I let Pixel out on the roof a bit ago, her first experience with snow! She is a cat who loves water (so long as she can control how wet she gets), and she was utterly baffled by it. It stuck to her paws and tail and it tasted funny and it wasn't firm! She was also introduced face-to-face with a tree for the first time when we dragged one in last week. It baffled her.

It's perfect, a lovely tear-shaped blue spruce, now covered in little white lights and shiny red balls. We haven't had anything on the top for ten years. I remember, with the warm-colored fuzzy lenses of childhood, a bright many-pointed golden star, and later a porcelain angel with a pure face and a delicate dress. Right now, as a place-holder, we have a paper mache Sinter Claus my aunt made years ago. Hanging behind the tree, on the stair banister, are the three huge stockings for my brothers and me, hand knit white ones with green toes and heels and little holly leaves and berries around the top. When I get to thinking about it, my family really has one of those postcard perfect Christmas atmospheres, like you see in old Hollywood films and in saccharine Hallmark movies. We had it last year, even though we thought we were losing our house and would never be able to have it again. And we have it this year, even though the boxes under the tree are mostly for looks.

I don't remember when I stopped caring about Christmas presents. I think it was when I went away to college, but I think it really started after I came home from Scotland and all I cared about at all was how much I loved the people I was with, and how glad I was I had them. That remains one of my brightest memories. Netta, Gordon, Caitlin, Rookie, you brought me so much joy in those few days, that the thought of it acts like a little portable fire on cold days. I can warm my hands around it and it casts happy, yellow light on everything. Thank you all so much for it. I wish we weren't cast all over the world. I wish I could revisit those days.

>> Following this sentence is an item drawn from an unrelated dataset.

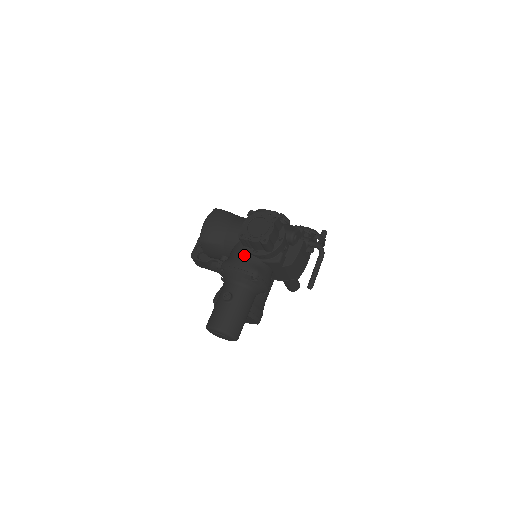
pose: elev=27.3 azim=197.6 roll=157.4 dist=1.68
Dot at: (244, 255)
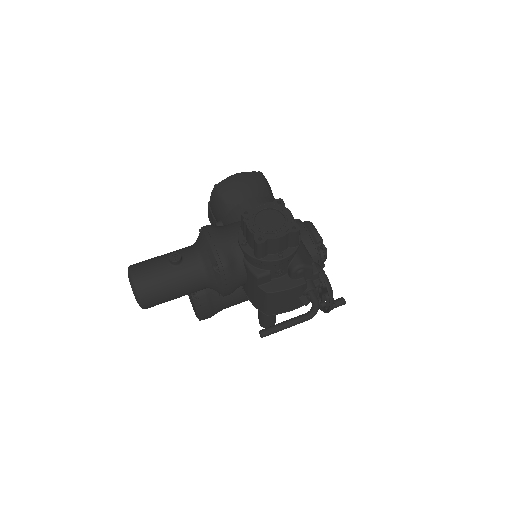
Dot at: (233, 237)
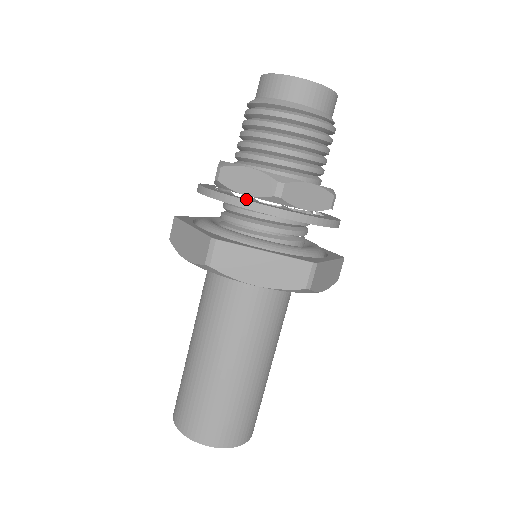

I'm sorry, that waxed a little sugary for everyone else there. I have Garrison Keillor on in the background, singing with a pure soprano about the Mercy of God. Frankly, he could have been singing about the ingredients on a Coke can*** and I would have been weeping, because he's Garrison Keillor and I'm in one of those moods. Everything is red and gold and blue and white. I am with family that I haven't seen except for a few hours in a little over a year, and even though I wish I had a thousand long arms with which to hold everyone I wish was here a little closer to me, I am happy.

I love you.

*everything about this is exciting!
**or between Holland, Michigan and the east coast, rather?
*** My mother (and I) are both very easy to move to tears. My brothers thought it was hilarious that a coffee commercial or telephone commercial could set her off, and decided to experiment. They sat her in the kitchen and in moving voices read off the ingredients on the side of a can of soda. Laughing the whole time, my mom did, in fact, burst into tears.